Its flour mills are located in Strathalbyn and in Victoria, employing about 100 people, with benefits also rolling for regional growers who supply grain to the long-standing and locally-based operation.
Mark Laucke, managing director of Laucke Flour Mills, is the third-generation to take the reins, and is passionate about ensuring Laucke customers get the best possible product.
For Mark, that process begins right back at the soil where the wheat crops are grown, and also through his 30-year association with the Adelaide-based wheat breeders’ group, Australian Grain Technologies.
“We were the first commercial flour mill in Australia to be certified organic,” he says.

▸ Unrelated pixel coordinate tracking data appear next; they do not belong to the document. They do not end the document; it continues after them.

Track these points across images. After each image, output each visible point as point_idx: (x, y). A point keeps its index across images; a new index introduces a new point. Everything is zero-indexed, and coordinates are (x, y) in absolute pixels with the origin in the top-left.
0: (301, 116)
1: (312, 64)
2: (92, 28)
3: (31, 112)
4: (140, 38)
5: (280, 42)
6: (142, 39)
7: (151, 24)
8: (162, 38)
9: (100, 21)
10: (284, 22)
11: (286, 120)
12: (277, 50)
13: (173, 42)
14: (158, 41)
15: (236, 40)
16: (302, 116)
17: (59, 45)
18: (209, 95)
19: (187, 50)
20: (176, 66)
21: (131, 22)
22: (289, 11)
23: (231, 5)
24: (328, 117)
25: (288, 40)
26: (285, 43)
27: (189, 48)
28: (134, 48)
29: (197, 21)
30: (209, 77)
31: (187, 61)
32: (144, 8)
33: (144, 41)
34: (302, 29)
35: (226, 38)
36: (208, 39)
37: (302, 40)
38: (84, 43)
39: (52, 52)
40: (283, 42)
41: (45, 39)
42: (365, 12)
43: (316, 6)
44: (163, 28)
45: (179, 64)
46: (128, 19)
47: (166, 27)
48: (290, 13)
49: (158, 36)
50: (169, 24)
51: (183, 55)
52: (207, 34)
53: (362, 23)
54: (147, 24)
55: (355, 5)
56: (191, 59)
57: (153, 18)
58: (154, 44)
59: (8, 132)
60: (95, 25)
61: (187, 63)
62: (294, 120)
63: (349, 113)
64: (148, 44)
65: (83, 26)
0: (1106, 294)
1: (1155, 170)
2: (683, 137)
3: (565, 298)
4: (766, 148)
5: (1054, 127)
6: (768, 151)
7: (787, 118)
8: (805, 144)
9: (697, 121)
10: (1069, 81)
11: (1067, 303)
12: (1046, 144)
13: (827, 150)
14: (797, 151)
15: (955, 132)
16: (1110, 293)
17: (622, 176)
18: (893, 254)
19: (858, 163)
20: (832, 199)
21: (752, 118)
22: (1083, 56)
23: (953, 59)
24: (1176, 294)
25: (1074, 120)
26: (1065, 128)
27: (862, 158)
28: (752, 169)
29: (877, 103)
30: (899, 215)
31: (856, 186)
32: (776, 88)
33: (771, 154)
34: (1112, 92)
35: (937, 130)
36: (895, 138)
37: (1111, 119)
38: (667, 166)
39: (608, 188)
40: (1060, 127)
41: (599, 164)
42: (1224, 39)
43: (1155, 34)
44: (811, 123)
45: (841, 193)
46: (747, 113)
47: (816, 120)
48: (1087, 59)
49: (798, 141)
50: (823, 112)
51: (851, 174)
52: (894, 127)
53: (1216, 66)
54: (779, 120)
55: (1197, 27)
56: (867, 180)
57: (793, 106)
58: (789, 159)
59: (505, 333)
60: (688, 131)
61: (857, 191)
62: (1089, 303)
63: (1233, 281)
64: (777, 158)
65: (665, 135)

“And now we are working with local farmers who value sustainability to ensure ongoing food safety. We help our farmers use less chemicals so we can build the microbes in the soil and create sustainability of the farming land.”

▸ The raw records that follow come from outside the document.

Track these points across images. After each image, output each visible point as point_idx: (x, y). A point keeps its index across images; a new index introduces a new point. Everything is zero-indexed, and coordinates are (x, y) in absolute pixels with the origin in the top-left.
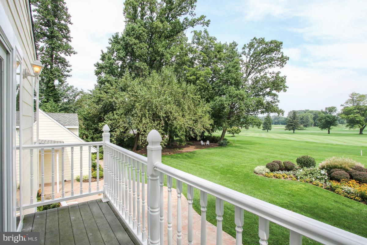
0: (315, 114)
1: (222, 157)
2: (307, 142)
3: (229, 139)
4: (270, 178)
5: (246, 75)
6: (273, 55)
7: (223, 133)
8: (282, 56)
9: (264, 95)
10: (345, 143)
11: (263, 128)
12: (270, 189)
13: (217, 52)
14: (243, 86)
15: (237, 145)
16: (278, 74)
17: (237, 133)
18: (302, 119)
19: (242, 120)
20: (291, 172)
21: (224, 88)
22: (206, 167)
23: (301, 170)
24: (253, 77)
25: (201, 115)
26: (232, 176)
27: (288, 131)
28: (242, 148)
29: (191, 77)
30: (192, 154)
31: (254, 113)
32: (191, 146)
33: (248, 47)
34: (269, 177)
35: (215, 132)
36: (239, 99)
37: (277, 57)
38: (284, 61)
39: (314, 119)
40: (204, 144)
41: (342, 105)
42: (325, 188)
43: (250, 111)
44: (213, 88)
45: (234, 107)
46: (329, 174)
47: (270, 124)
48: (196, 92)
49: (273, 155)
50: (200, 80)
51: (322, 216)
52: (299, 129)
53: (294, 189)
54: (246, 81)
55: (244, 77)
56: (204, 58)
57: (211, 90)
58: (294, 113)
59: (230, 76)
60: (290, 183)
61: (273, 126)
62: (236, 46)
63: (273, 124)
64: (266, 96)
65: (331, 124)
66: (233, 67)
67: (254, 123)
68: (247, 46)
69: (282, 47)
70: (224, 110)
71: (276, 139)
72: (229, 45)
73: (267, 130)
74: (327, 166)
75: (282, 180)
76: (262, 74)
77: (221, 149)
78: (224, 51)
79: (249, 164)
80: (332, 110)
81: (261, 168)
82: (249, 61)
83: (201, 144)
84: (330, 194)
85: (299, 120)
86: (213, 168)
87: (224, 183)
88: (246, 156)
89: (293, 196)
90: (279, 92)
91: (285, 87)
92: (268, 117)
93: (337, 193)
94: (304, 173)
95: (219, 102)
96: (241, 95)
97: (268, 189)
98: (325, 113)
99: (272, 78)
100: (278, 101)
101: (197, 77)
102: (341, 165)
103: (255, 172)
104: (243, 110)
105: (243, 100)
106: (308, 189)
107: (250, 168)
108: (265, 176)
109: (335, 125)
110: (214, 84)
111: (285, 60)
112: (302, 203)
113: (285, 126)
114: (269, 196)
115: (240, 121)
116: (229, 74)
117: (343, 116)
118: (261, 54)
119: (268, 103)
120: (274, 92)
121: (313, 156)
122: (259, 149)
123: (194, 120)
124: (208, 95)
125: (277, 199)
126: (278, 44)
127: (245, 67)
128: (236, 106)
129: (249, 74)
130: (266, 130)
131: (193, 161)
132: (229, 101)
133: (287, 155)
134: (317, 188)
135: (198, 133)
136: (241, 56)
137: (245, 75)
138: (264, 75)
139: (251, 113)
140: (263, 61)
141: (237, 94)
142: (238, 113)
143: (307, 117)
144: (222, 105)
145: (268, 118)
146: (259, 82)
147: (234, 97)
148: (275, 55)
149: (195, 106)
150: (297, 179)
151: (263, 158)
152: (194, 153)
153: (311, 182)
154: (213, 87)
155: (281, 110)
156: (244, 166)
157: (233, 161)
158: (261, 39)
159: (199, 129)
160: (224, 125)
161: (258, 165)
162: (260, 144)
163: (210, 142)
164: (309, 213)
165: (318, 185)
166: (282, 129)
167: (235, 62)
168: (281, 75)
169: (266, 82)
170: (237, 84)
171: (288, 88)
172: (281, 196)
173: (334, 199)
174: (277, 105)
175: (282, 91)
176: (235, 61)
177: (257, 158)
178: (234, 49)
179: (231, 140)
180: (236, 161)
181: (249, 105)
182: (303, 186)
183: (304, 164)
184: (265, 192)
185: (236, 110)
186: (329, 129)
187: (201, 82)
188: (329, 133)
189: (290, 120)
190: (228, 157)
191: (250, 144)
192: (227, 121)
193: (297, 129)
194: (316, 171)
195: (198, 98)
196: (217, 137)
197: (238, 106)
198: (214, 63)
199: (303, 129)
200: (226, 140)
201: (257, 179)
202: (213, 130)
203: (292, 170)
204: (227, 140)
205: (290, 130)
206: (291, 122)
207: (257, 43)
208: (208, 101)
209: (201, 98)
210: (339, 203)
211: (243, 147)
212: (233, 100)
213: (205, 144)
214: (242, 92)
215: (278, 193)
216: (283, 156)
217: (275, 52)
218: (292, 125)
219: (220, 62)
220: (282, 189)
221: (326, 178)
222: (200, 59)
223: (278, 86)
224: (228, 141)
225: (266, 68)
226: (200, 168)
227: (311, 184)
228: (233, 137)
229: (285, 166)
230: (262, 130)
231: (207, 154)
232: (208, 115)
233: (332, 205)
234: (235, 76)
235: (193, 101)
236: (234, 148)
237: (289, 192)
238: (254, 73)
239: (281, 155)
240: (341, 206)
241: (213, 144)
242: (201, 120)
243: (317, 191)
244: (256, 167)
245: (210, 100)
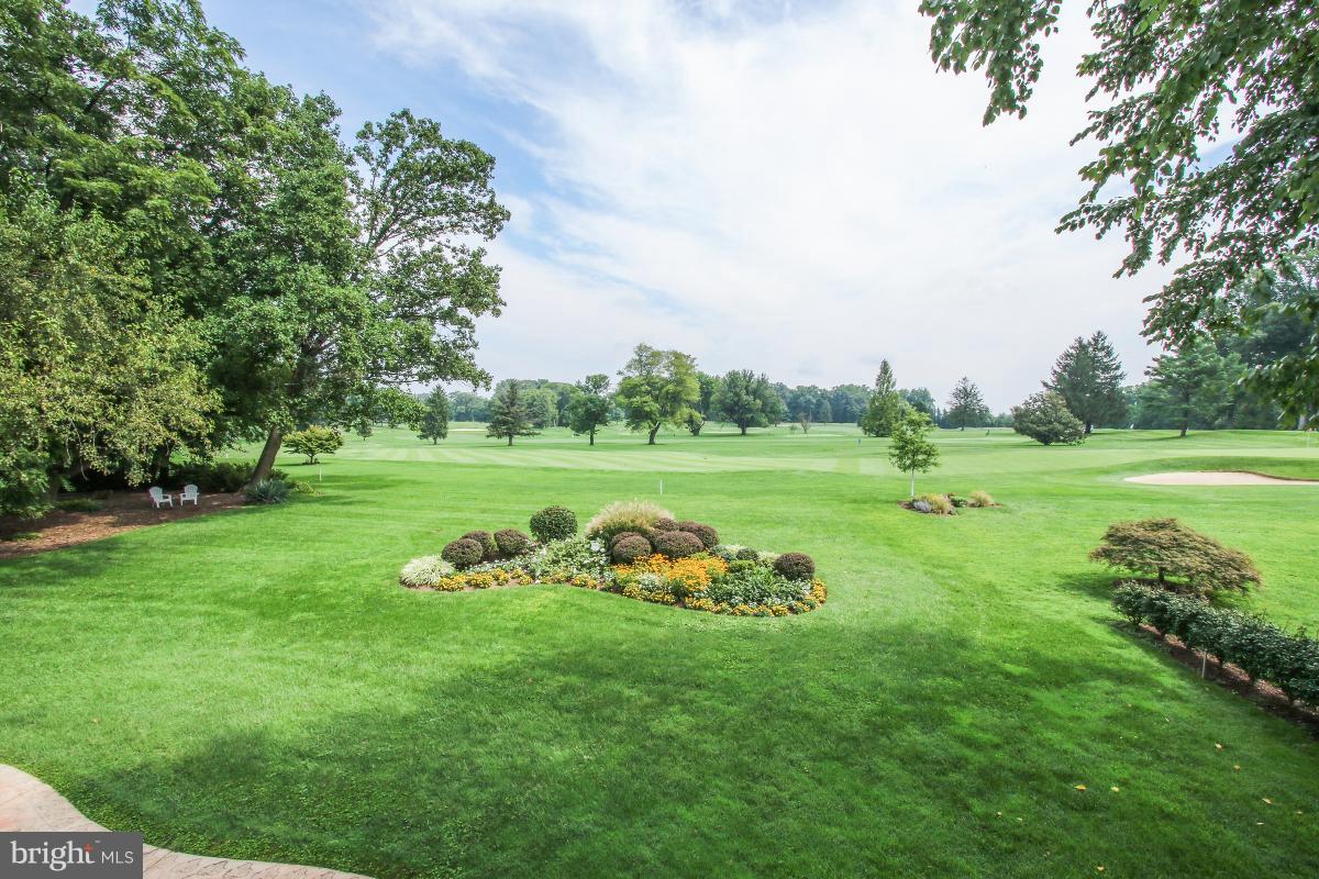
0: (561, 394)
1: (265, 545)
2: (545, 469)
3: (293, 473)
4: (457, 594)
5: (371, 238)
6: (466, 191)
7: (268, 452)
8: (492, 202)
9: (432, 318)
10: (626, 465)
11: (422, 430)
12: (458, 628)
13: (247, 111)
14: (359, 276)
15: (329, 492)
16: (478, 255)
17: (327, 450)
18: (531, 405)
19: (348, 400)
20: (518, 561)
21: (279, 269)
22: (182, 601)
23: (544, 551)
24: (396, 250)
25: (154, 370)
26: (312, 615)
27: (494, 440)
28: (350, 503)
29: (94, 184)
30: (94, 554)
31: (397, 378)
32: (86, 518)
33: (380, 137)
34: (453, 590)
35: (230, 446)
36: (342, 318)
37: (477, 201)
38: (496, 221)
39: (560, 406)
40: (170, 500)
41: (620, 373)
42: (602, 590)
43: (381, 368)
44: (221, 260)
45: (319, 351)
46: (609, 547)
47: (444, 419)
48: (122, 259)
49: (459, 515)
50: (146, 209)
51: (605, 670)
52: (522, 434)
53: (527, 610)
54: (369, 257)
55: (361, 241)
56: (172, 112)
57: (213, 264)
58: (513, 385)
59: (306, 224)
60: (517, 596)
61: (453, 427)
62: (333, 114)
63: (451, 419)
64: (438, 324)
65: (596, 420)
66: (321, 191)
67: (396, 413)
68: (376, 130)
69: (493, 173)
70: (275, 355)
71: (461, 466)
72: (302, 102)
73: (435, 439)
74: (604, 528)
75: (493, 591)
76: (428, 246)
77: (257, 514)
78: (280, 117)
79: (379, 559)
80: (599, 382)
81: (427, 565)
82: (384, 188)
83: (150, 504)
84: (613, 602)
85: (523, 409)
86: (219, 598)
87: (276, 654)
88: (368, 531)
89: (529, 632)
90: (477, 315)
91: (497, 301)
92: (438, 394)
93: (629, 596)
94: (551, 556)
95: (251, 320)
96: (350, 307)
97: (454, 629)
98: (586, 389)
99: (460, 264)
100: (475, 345)
101: (129, 188)
102: (632, 521)
103: (403, 583)
104: (355, 361)
105: (356, 323)
106: (565, 602)
107: (384, 571)
108: (441, 588)
109: (604, 422)
110: (226, 243)
111: (499, 217)
112: (554, 646)
113: (488, 424)
114: (458, 653)
115: (343, 402)
116: (302, 216)
117: (621, 399)
118: (427, 177)
119: (445, 347)
120: (463, 312)
121: (570, 504)
122: (413, 502)
123: (105, 391)
124: (193, 283)
125: (486, 656)
126: (483, 160)
127: (365, 206)
128: (326, 347)
129: (382, 236)
130: (431, 439)
131: (101, 584)
132: (301, 321)
133: (501, 512)
134: (585, 593)
135: (132, 451)
136: (350, 161)
137: (365, 237)
138: (433, 250)
139: (384, 377)
140: (431, 201)
141: (336, 299)
142: (337, 371)
143: (543, 399)
144: (265, 333)
145: (437, 400)
146: (418, 272)
147: (321, 310)
148: (472, 192)
149: (116, 321)
150: (534, 578)
151: (427, 530)
152: (109, 546)
153: (569, 579)
154: (222, 256)
155: (482, 372)
156: (361, 566)
157: (315, 556)
158: (428, 125)
159: (138, 429)
160: (274, 417)
161: (414, 555)
162: (414, 482)
163: (202, 491)
164: (574, 673)
165: (584, 585)
166: (479, 434)
167: (329, 175)
168: (486, 262)
169: (439, 274)
170: (336, 262)
171: (505, 305)
172: (494, 645)
173: (623, 612)
174: (472, 357)
175: (488, 313)
176: (326, 172)
177: (410, 531)
178: (324, 127)
179: (302, 479)
180: (325, 553)
181: (381, 347)
182: (552, 595)
183: (549, 532)
184: (445, 645)
185: (327, 361)
186: (593, 432)
187: (155, 218)
188: (592, 443)
189: (500, 407)
190: (292, 544)
191: (381, 487)
192: (287, 404)
193: (518, 434)
194: (579, 547)
195: (133, 286)
196: (240, 469)
197: (334, 348)
198: (227, 150)
199: (534, 434)
200: (279, 476)
201: (414, 607)
202: (217, 440)
203: (518, 554)
204: (286, 475)
205: (500, 436)
206: (505, 414)
207: (413, 131)
208: (190, 309)
209: (156, 290)
210: (636, 620)
211: (355, 499)
212: (318, 320)
213: (177, 502)
214: (353, 293)
215: (484, 635)
216: (488, 517)
217: (471, 184)
218: (505, 423)
219: (260, 159)
220: (496, 618)
221: (602, 562)
222: (150, 116)
223: (477, 294)
224: (288, 480)
225: (441, 228)
226: (147, 612)
227: (568, 585)
228: (311, 464)
229: (499, 546)
230: (418, 439)
231: (187, 543)
232: (191, 370)
233: (622, 630)
234: (326, 228)
235: (102, 302)
236: (316, 507)
237: (516, 624)
238: (399, 238)
239: (484, 511)
240: (641, 629)
241: (215, 499)
242: (151, 393)
243: (586, 603)
244: (407, 563)
245: (206, 308)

Elevating the humble wheat grain to its rightful place as a vital sustainer of life in regional SA, Laucke has partnered with Primary Industries and Regions SA, Skala Bakery, Drakes Supermarkets and local farmers to produce Single Origin Flour products from Kangaroo Island and the Mallee region.

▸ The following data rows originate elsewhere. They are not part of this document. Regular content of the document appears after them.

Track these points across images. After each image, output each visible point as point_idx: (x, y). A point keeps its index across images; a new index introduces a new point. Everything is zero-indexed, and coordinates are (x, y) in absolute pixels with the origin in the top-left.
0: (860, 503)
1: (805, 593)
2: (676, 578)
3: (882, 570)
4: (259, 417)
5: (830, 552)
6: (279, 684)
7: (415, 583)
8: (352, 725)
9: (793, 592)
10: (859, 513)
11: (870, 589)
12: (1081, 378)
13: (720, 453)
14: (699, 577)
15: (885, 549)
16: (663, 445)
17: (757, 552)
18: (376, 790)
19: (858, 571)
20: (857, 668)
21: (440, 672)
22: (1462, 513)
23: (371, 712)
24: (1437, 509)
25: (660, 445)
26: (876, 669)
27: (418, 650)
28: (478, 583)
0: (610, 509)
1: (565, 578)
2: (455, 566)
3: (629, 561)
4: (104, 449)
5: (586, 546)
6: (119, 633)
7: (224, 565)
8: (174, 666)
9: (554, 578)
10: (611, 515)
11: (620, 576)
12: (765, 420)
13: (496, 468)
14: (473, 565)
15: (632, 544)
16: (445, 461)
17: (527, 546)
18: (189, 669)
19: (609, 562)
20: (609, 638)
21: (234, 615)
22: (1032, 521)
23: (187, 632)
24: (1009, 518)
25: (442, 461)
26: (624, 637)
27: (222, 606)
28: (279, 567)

Milled from selected varieties of wheat, Laucke’s Grains of Provenance flours are used to create specialised baked products, as well as being sold to consumers for their own baking needs. The flours each have defining characteristics around flavour and baking performance.
“Kangaroo Island is a unique environment, with its fresh sea winds and pure water,” Mark says.
“The area produces a very pure product, but the grain production area is relatively small. The Mallee is a much bigger, more diverse region, and unique in its own way.”
The Mallee Flour has recently been included in the new Laucke Bake at Home Sourdough Kit, allowing consumers to bake their own professional quality sourdough bread at home.
The Single Origin Mallee Flour creates strong doughs that are capable of trapping gas under pressure and also provide volume.
“When I was a young man, there were two sorts of bakers,” Mark says. “There were those who did a long ferment, what we now call a sourdough, and there were far more who did a shorter ferment – which was anywhere between eight and 12 hours.”
“These days, with the push for cheaper items in the supermarket, the ingredients are not dissimilar, but the methodology is much different.”
Mark explains that to reduce the costs of production of mass-produced sourdough, the fermentation period is often only around 40 minutes.
While it is enough time to allow some gas into the bread, it creates distinct disadvantages such as lack of flavour and the loss of that crispy crust.
“There are also many health benefits in allowing sufficient time for the fermentative microorganisms to partly digest the constituents of the flour. This makes it easier for humans to digest and provides more available nutrition with less glycaemic response,” Mark says.
“There is also a wide range of beneficial outcomes as a result of the healthy complement of gut microbiota.
“If you ask me, the best bread you could eat is a wholemeal sourdough, and with a glass of wine to accompany it, I think we would all be pretty happy.”